Dalam negara-bangsa yang berdaulat, nasionalisme tetap dipegang teguh sebagai
ideologi yang mempersatukan segenap elemen masyarakat demi mewujudkan tujuan
hidup bersama.
Inilah juga sebabnya mengapa dewasa ini negara-bangsa umumnya
menjalankan kekuasaannya secara demokratis melalui sistem perwakilan. Ini
mencegah tindakan otoriter elit atau penguasa yang mau memonopoli dan
menyalahgunakan kekuasaannya, bahkan atas nama nasionalisme sekalipun.

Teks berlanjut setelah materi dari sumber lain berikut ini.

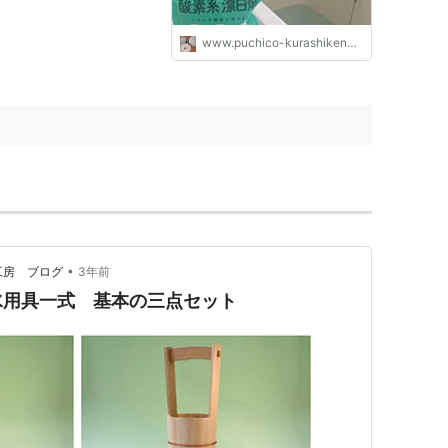
www.puchico-kurashikenkyu.work
•
工房 ブログ
3年前
水用具一式 基本の三点セット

Nasionalisme yang demokratis dan berdasarkan konstitusi akan memposisikan
masyarakat sebagai warga negara yang ikut aktif dalam seluruh kehidupan
berbangsa dan bernegara.
Lahirnya paham nasionalisme di
Eropa diikuti dengan terbentuknya negara-negara nasional atau negara
kebangsaan. Bangsa-bangsa Eropa cenderung menindas bangsa-bangsa yang dijajah
sehingga bangkitlah semangat nasionalisme di negara-negara jajahan. misalnya,
gerakan nasionalisme di Asia dan Afrika, seperti Cina, India, Indonesia, Turki,
dan Mesir. Adapun tindakan dari negara-negara di gerakan nasionalisme Asia dan
Afrika tersebut yaitu:
1) Nasionalisme
Cina
Nasionalisme Cina lahir setelah rakyat Cina merasa
kecewa terhadap penguasa Manchu antara tahun 1644-1912 yang dinilai bukan
bangsa asli Cina dan semakin memuncak setelah Inggris mampu mengalahkan pasukan
kaisar dalam Perang Candu tahun 1842. Salah satu tokoh nasionalis Cina adalah
Dr. Sun Yat Sen yang berusaha membangun negara Cina modern dengan menggalang
persatuan di antara kelompok Cina.
2) Nasionalisme
India
Gerakan politik muncul setelah berdirinya Indian
National Congress (Partai Kongres). Organisasi Partai Kongres
merupakan pencetus rasa kebanggaan rakyat India. Salah satu tokoh nasionalis
India adalah Mahatma Gandhi. Dalam memperjuangkan kemerdekaan India, Mahatma Gandhi
melancarkan gerakan Ahimsa, Satyagraha, Hartal, dan Swadesi.Ahimsa.
3) Nasionalisme
Turki
Nasionalisme Turki diawali oleh naik takhtanya
Sultan Hamid II tahun 1876. Penindasan yang dilakukan oleh Sultan Hamid II
mendorong sekelompok mahasiswa dan perwira militer Turki untuk memberontak
terhadap Sultan Hamid II. Kelompok perlawanan yang paling menonjol adalah
Gerakan Turki Muda. Akhirnya, Mustafa Kemal Pasha memanfaatkan untuk memimpin
pergerakan nasional Turki yang semakin lemah akibat Perang Dunia I.
4) Nasionalisme
Mesir
Penjajahan Inggris di Terusan Suez memunculkan rasa
nasionalisme bagi rakyat Mesir. Inggris ingin menguasai wilayah tersebut karena
letaknya strategis sebagai wilayah transit perdagangan minyak. Pada tahun 1882,
Mesir menuntut kemerdekaannya kepada Inggris. Akhirnya, tahun 1922 Mesir
menjadi kerajaan di bawah persemakmuran Inggris. Pada tahun 1936, Mesir menjadi
negara merdeka penuh.
Indonesia
telah dijajah oleh bangsa Barat sejak abad XVII, namun kesadaran nasional
sebagai sebuah bangsa baru muncul pada abad XX. Kesadaran itu muncul sebagai
akibat dari sistem pendidikan yang dikembangkan oleh pemerintah kolonial.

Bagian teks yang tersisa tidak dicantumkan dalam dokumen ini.